Der Anfang vom Wachstum – heraus aus alten Bahnen, hinein in neue Werte, entdeckte Stärken und größeres Schuhwerk.

Mittlerweile ist André in die großen Schuhe eines Fotografen und Geschichtenerzählers hineingewachsen. Was mich an ihm fasziniert ist seine wunder-volle Reise durch die Welt und sein Auge für’s Detail – in der Natur, im Menschen, in den Verknüpfungen der Dinge an sich. Und: André zeigt Leidenschaft, die immer wieder inspirierend ist und mir zeigt, was alles geht!

Also ein Mensch, von dem Sie und ich noch viel lernen können.
Und lernen werden.

Kanaran-Vögel – Ohne Flügel, ohne Bus

Ich hatte die Chance, mit André ein Interview zu führen, das mich im Nachhinein genauso fasziniert hat, wie mein erster Kontakt mit ihm, ein farbenprächtiger und witziger Dia-Abend über eine seiner großen Reisen – in 80 Tagen um die Welt.

André arbeitet zur Zeit an einem neuen Projekt: eine Reportage über die Kanaren, die er von Ost nach West zu Fuß durchgehen wird. Von Lanzarote bis nach El Hierro. Sechs Monate lang. Ohne Flügel, ohne Bus, ohne Fahrrad. Dafür mit einer Decke, einer Kamera und einem Würfel. Offen für alles und ganz im Sinne Henry Millers, der einmal sagte:

Leben ist das, was uns zustößt, während wir uns etwas ganz anderes vorgenommen haben.

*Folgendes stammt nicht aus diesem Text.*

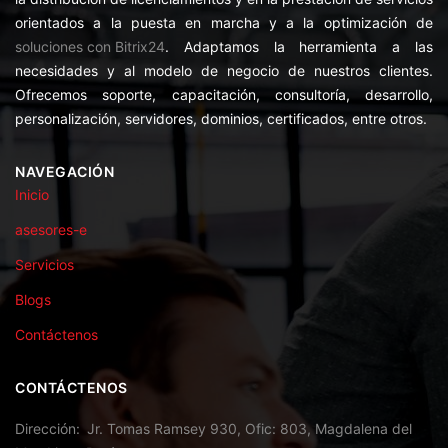
orientados a la puesta en marcha y a la optimización de
soluciones con Bitrix24
. Adaptamos la herramienta a las
necesidades y al modelo de negocio de nuestros clientes.
Ofrecemos soporte, capacitación, consultoría, desarrollo,
personalización, servidores, dominios, certificados, entre otros.
NAVEGACIÓN
Inicio
asesores-e
Servicios
Blogs
Contáctenos
CONTÁCTENOS
Dirección
Jr. Tomas Ramsey 930, Ofic: 803, Magdalena del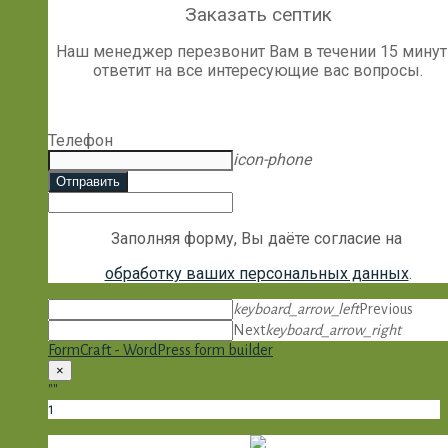
Заказать септик
Наш менеджер перезвонит Вам в течении 15 минут
ответит на все интересующие вас вопросы.
Телефон
icon-phone
Отправить
Заполняя форму, Вы даёте согласие на
обработку ваших персональных данных
.
keyboard_arrow_left
Previous
Next
keyboard_arrow_right
FormCraft - WordPress form builder
×
""
1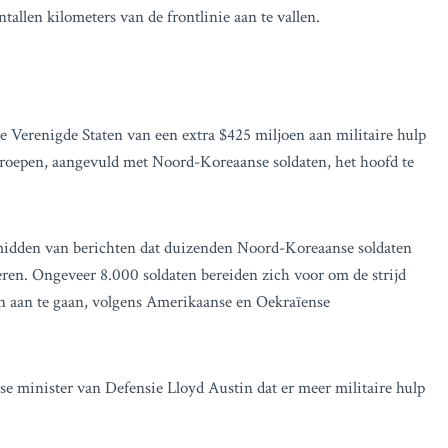
tallen kilometers van de frontlinie aan te vallen.
e Verenigde Staten van een extra $425 miljoen aan militaire hulp
troepen, aangevuld met Noord-Koreaanse soldaten, het hoofd te
midden van berichten dat duizenden Noord-Koreaanse soldaten
eren. Ongeveer 8.000 soldaten bereiden zich voor om de strijd
n aan te gaan, volgens Amerikaanse en Oekraïense
e minister van Defensie Lloyd Austin dat er meer militaire hulp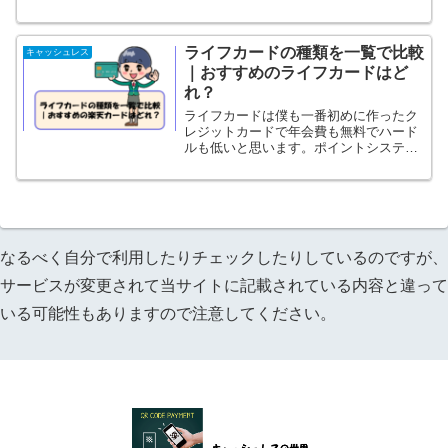
カードがあります。ここでちょっとやや
こしいのですがゴールドカードの上がプ
レミアムカードなのでかなりグレードの
ライフカードの種類を一覧で比較
高いカードかと思われるか...
キャッシュレス
｜おすすめのライフカードはど
れ？
ライフカードは僕も一番初めに作ったク
レジットカードで年会費も無料でハード
ルも低いと思います。ポイントシステム
がちょっと独特で使い方によってはとて
もお得になります。まあ初心者の方など
これからクレジットカードを始めて作る
とかっていう人にもおすす...
なるべく自分で利用したりチェックしたりしているのですが、
サービスが変更されて当サイトに記載されている内容と違って
いる可能性もありますので注意してください。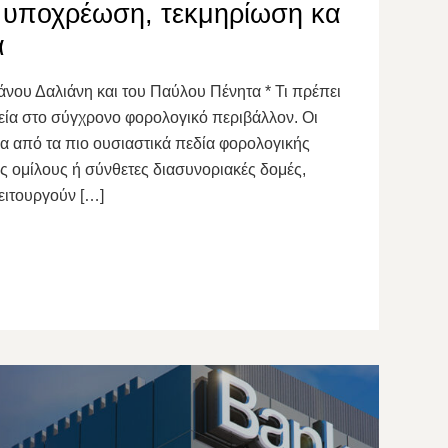
: υποχρέωση, τεκμηρίωση κα
α
άνου Δαλιάνη και του Παύλου Πένητα * Τι πρέπει
φεία στο σύγχρονο φορολογικό περιβάλλον. Οι
α από τα πιο ουσιαστικά πεδία φορολογικής
 ομίλους ή σύνθετες διασυνοριακές δομές,
λειτουργούν […]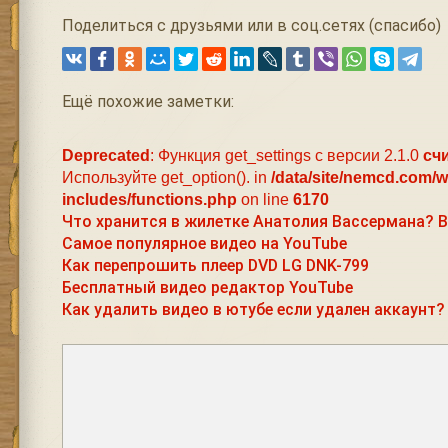
Поделиться с друзьями или в соц.сетях (спасибо)
Ещё похожие заметки:
Deprecated
: Функция get_settings с версии 2.1.0
сч
Используйте get_option(). in
/data/site/nemcd.com/
includes/functions.php
on line
6170
Что хранится в жилетке Анатолия Вассермана? В
Самое популярное видео на YouTube
Как перепрошить плеер DVD LG DNK-799
Бесплатный видео редактор YouTube
Как удалить видео в ютубе если удален аккаунт?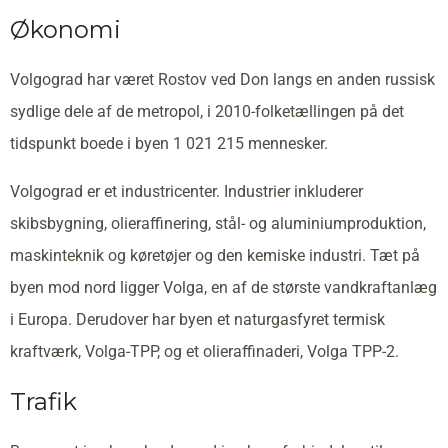
Økonomi
Volgograd har været Rostov ved Don langs en anden russisk
sydlige dele af de metropol, i 2010-folketællingen på det
tidspunkt boede i byen 1 021 215 mennesker.
Volgograd er et industricenter. Industrier inkluderer
skibsbygning, olieraffinering, stål- og aluminiumproduktion,
maskinteknik og køretøjer og den kemiske industri. Tæt på
byen mod nord ligger Volga, en af de største vandkraftanlæg
i Europa. Derudover har byen et naturgasfyret termisk
kraftværk, Volga-TPP, og et olieraffinaderi, Volga TPP-2.
Trafik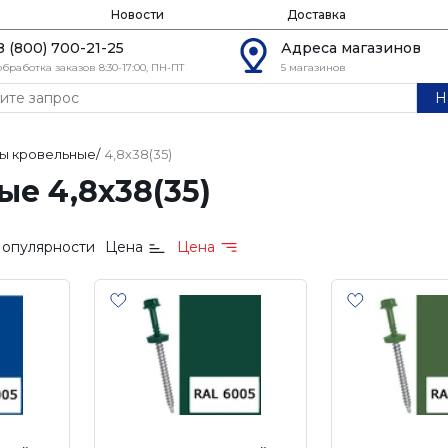
Новости
Доставка
8 (800) 700-21-25
Адреса магазинов
обработка заказов 8:30-17:00, ПН-ПТ
5 магазинов
Н
ы кровельные
/
4,8х38(35)
е 4,8х38(35)
опулярности
Цена
Цена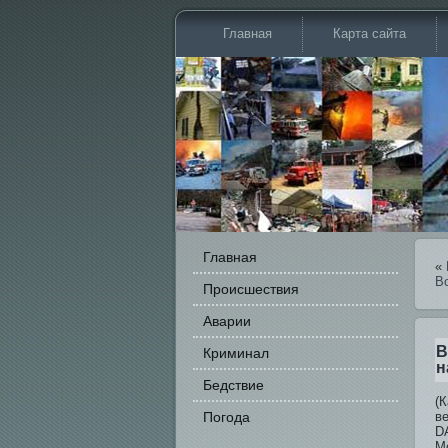
Главная
Карта сайта
Главная
«
В
Происшестви­я
Аварии
В
Криминал
н
Бедстви­е
(К
Погода
в
D
М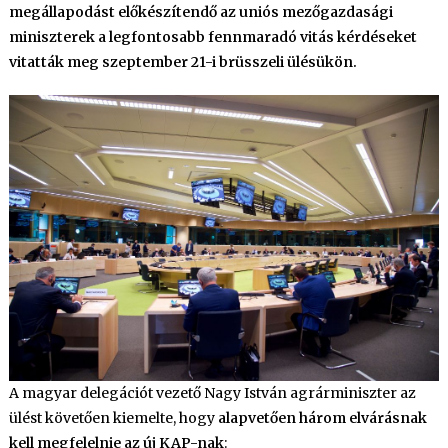
megállapodást előkészítendő az uniós mezőgazdasági
miniszterek a legfontosabb fennmaradó vitás kérdéseket
vitatták meg szeptember 21-i brüsszeli ülésükön.
A magyar delegációt vezető Nagy István agrárminiszter az
ülést követően kiemelte, hogy
alapvetően három elvárásnak
kell megfelelnie az új KAP-nak
: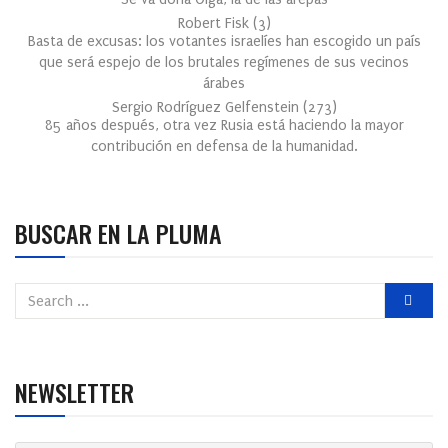
Robert Fisk
(
3
)
Basta de excusas: los votantes israelíes han escogido un país
que será espejo de los brutales regímenes de sus vecinos
árabes
Sergio Rodríguez Gelfenstein
(
273
)
85 años después, otra vez Rusia está haciendo la mayor
contribución en defensa de la humanidad.
BUSCAR EN LA PLUMA
NEWSLETTER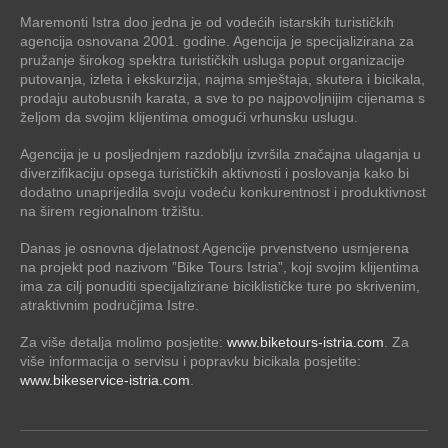
Maremonti Istra doo jedna je od vodećih istarskih turističkih
agencija osnovana 2001. godine. Agencija je specijalizirana za
pružanje širokog spektra turističkih usluga poput organizacije
putovanja, izleta i ekskurzija, najma smještaja, skutera i bicikala,
prodaju autobusnih karata, a sve to po najpovoljnijim cijenama s
željom da svojim klijentima omogući vrhunsku uslugu.
Agencija je u posljednjem razdoblju izvršila značajna ulaganja u
diverzifikaciju opsega turističkih aktivnosti i poslovanja kako bi
dodatno unaprijedila svoju vodeću konkurentnost i produktivnost
na širem regionalnom tržištu.
Danas je osnovna djelatnost Agencije prvenstveno usmjerena
na projekt pod nazivom ”Bike Tours Istria”, koji svojim klijentima
ima za cilj ponuditi specijalizirane biciklističke ture po skrivenim,
atraktivnim područjima Istre.
Za više detalja molimo posjetite:
www.biketours-istria.com
. Za
više informacija o servisu i popravku bicikala posjetite:
www.bikeservice-istria.com
.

Ziel ist ein tiefgründiges, hochwertig fotografiertes und sinnliches Porträt der Inseln. Der Fokus liegt dabei auf Land und Leuten. Auf einer Identität der Kanaren, die sich in grandiosen Landschaften und ihren beizeiten kuriosen Bewohnern manifestiert.

Es ist nur ein kleiner Blick in seine Welt. Es gibt jedoch viel zu entdecken.

Bitte folgen Sie mir, denn Mikro und Tonband stehen schon bereit…

Das Interview mit André Schumacher

André! Schön, dich wieder einmal live erleben zu dürfen! Du hast schon einige Abenteuerprojekte hinter dir. Du hast dir eine kühle Nase bei etlichen Rad-Kilometern in Norwegen geholt, bist auf beiden Beinen ganze 1600 Kilometer(!) vom Österreichischen Wien über die Dolomiten bis ins Schweizer Vals gewandert. Wie kamst du schließlich auf die Idee, die kanarischen Inseln zu erkunden?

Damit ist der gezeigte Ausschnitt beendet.